Anthony in Arlington, Va., writes: Hey AA, How does the Big East expansion effect bowl ties? Also what about 2012 bowl schedule? Aside from the BCS game there is the Champs Sports Bowl, (Notre Dame can't go again for a little while) Belk Bowl, Pinstripe Bowl, BBVA Compass Bowl, and Beef 'O' Brady's Bowl. That's six bowls for (currently) seven teams, and I highly doubt the Big East will have six teams become bowl eligible. Who would the remaining bowls go to?
Adelson: The bowl tie-ins are sure to change following the end of the 2013 season, the formal conclusion to the current BCS cycle. The current ties remain in place for the next two seasons despite realignment. If the Big East cannot fill all its slots, then the bowls would take either a school from a conference that has a backup agreement, or an at-large team, the way the Beef O'Brady's Bowl did this year.
Michael in Louisville writes: Andrea, do you think the main reason Boise State joined the Big East was because they thought it was the easiest of the AQ conferences and that they could just run over everybody in it? Do you like the fact that this was the main reason? It was definitely not because of location. Do you think they will dominate the conference, or do you think schools with improving programs like Louisville and Cincy will still be able to beat them?
Adelson: I think Boise State joined the Big East is because it is the only conference offering an invitation. It has nothing to do with competition and everything to do with more access to dollars and the BCS. The Big 12 never offered, and neither did the Pac-12, which is why the geography is off kilter. I think Boise State will certainly be one of the favorites in the league, but I don't think it's going to be a runaway.

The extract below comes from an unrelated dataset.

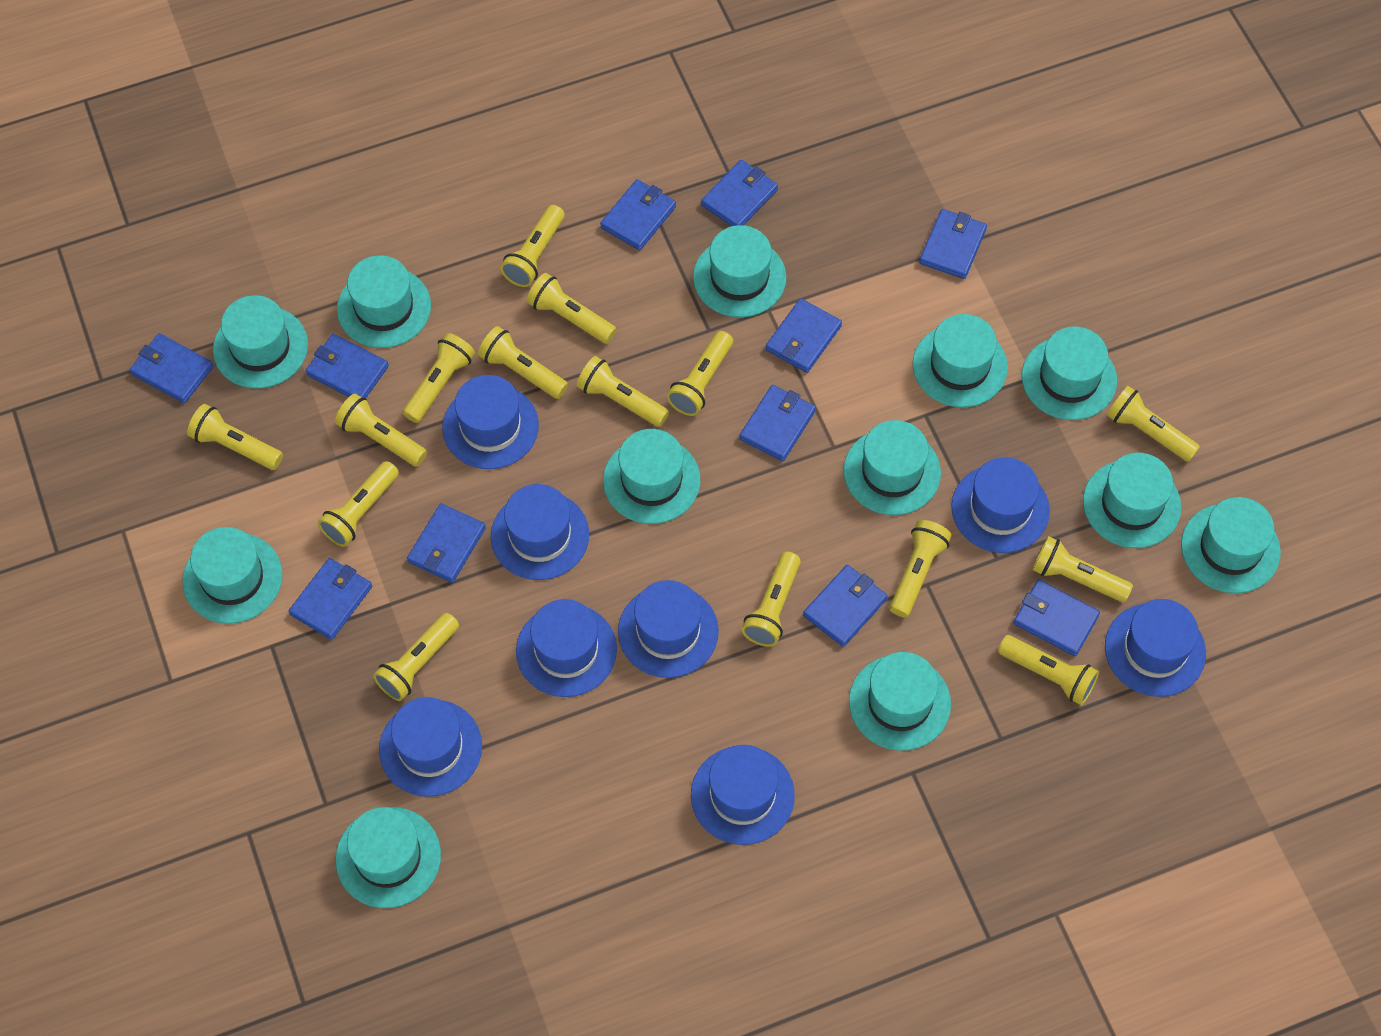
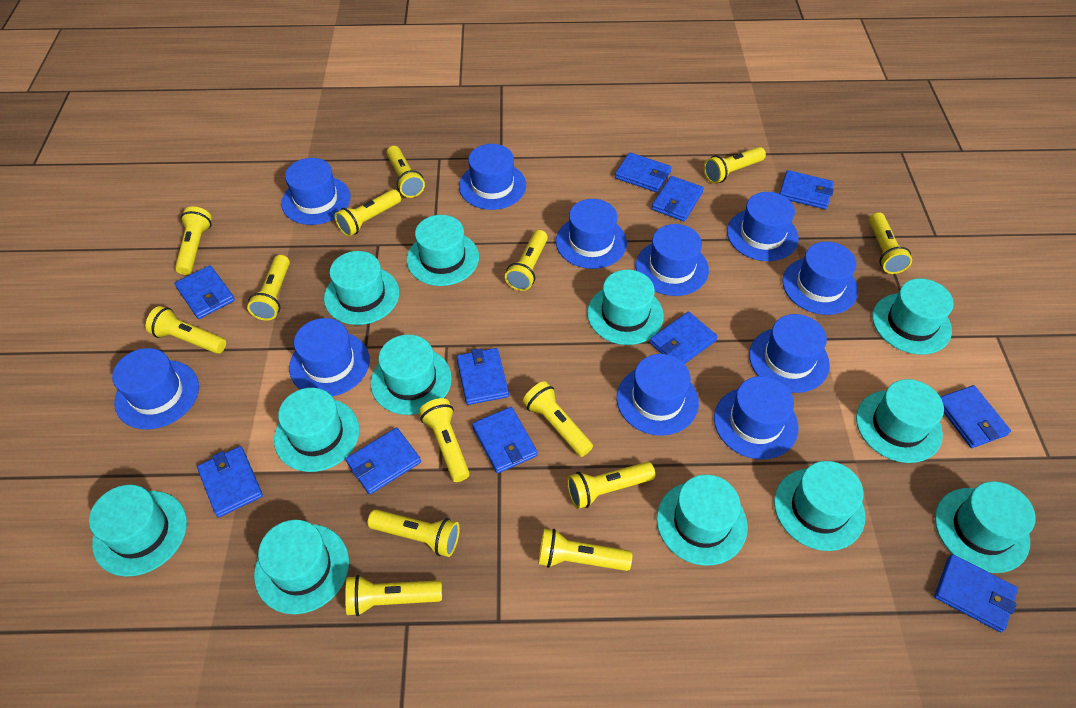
blue hat: [379,697,482,797] [442,375,539,469] [491,484,589,580] [516,599,617,697] [618,580,719,678] [691,745,795,845] [951,457,1050,553] [1105,599,1206,697] = 8 -> [112,348,199,429] [281,158,351,225] [289,318,370,396] [459,144,526,210] [556,199,627,269] [617,354,699,436] [636,224,709,296] [714,376,799,459] [727,192,799,261] [749,314,830,393] [782,242,858,315] = 11
yellow flashlight: [187,404,283,470] [318,461,399,547] [335,394,427,467] [373,613,459,701] [403,333,475,423] [478,326,568,399] [500,205,565,287] [527,273,616,344] [576,356,669,427] [667,331,733,416] [742,552,801,647] [890,520,952,617] [998,635,1099,705] [1033,536,1133,602] [1107,386,1200,462] = 15 -> [146,306,226,354] [175,206,212,275] [247,255,290,321] [335,189,401,237] [345,575,442,616] [368,509,460,557] [387,146,425,198] [419,398,470,482] [505,230,548,291] [523,381,593,457] [538,529,632,571] [567,462,655,509] [704,147,766,184] [869,212,912,274] = 14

Louisville and Cincinnati laying nice foundations, and so is Rutgers.
Sam in St. Pete writes: When looking at expansion, it seems USF gets the short end of the stick in all scenarios. They can't move to a more desirable conference for competition and geography. ACC already has two schools from Florida, and the SEC would not be happy with another Florida school to compete with for recruits. If the Big East expansion doesn't work and schools start leaving again, do you see USF having to move back into a Conference USA or is there an outside chance with SEC or do they have to travel out west for the Big 12 maybe.

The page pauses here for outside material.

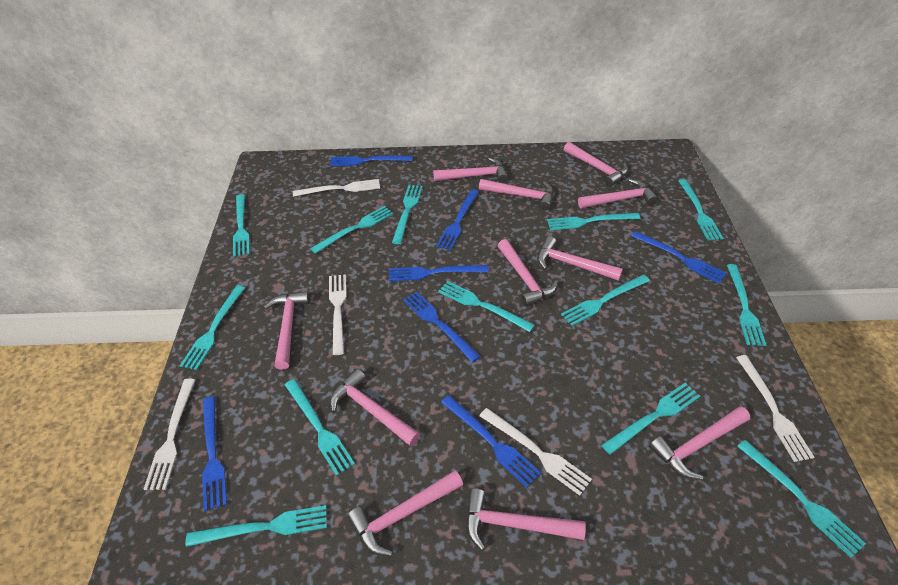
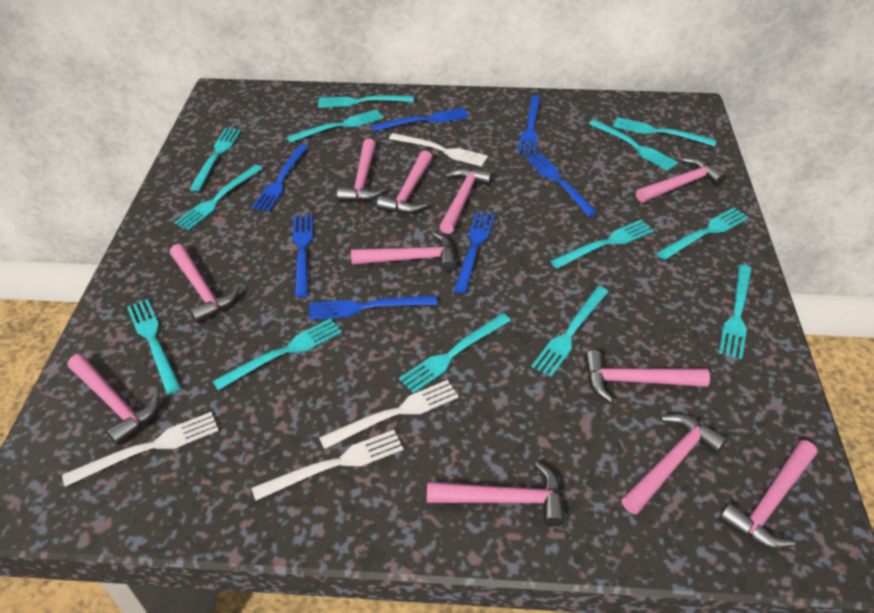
white fork: [144,379,195,490] [293,179,380,197] [329,274,347,355] [480,408,592,496] [736,355,815,462] = 5 -> [62,412,219,487] [251,430,404,501] [319,380,459,449] [389,133,488,167] = 4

Adelson: I really do not see many options for USF. It probably all depends on what turn the next round of expansion takes. There is the possibility of the 16-team super conference model, so then you have to wonder which conferences will be eliminated, and who ends up getting a spot at the table. I don't see the ACC or SEC as viable options. The Big 12 might end up getting swallowed by the Pac-12 if Texas and Oklahoma finally go through with a switch there. Many have tried to link USF to the Big 12 in order for the conference to get into Florida, but I am not buying that for right now.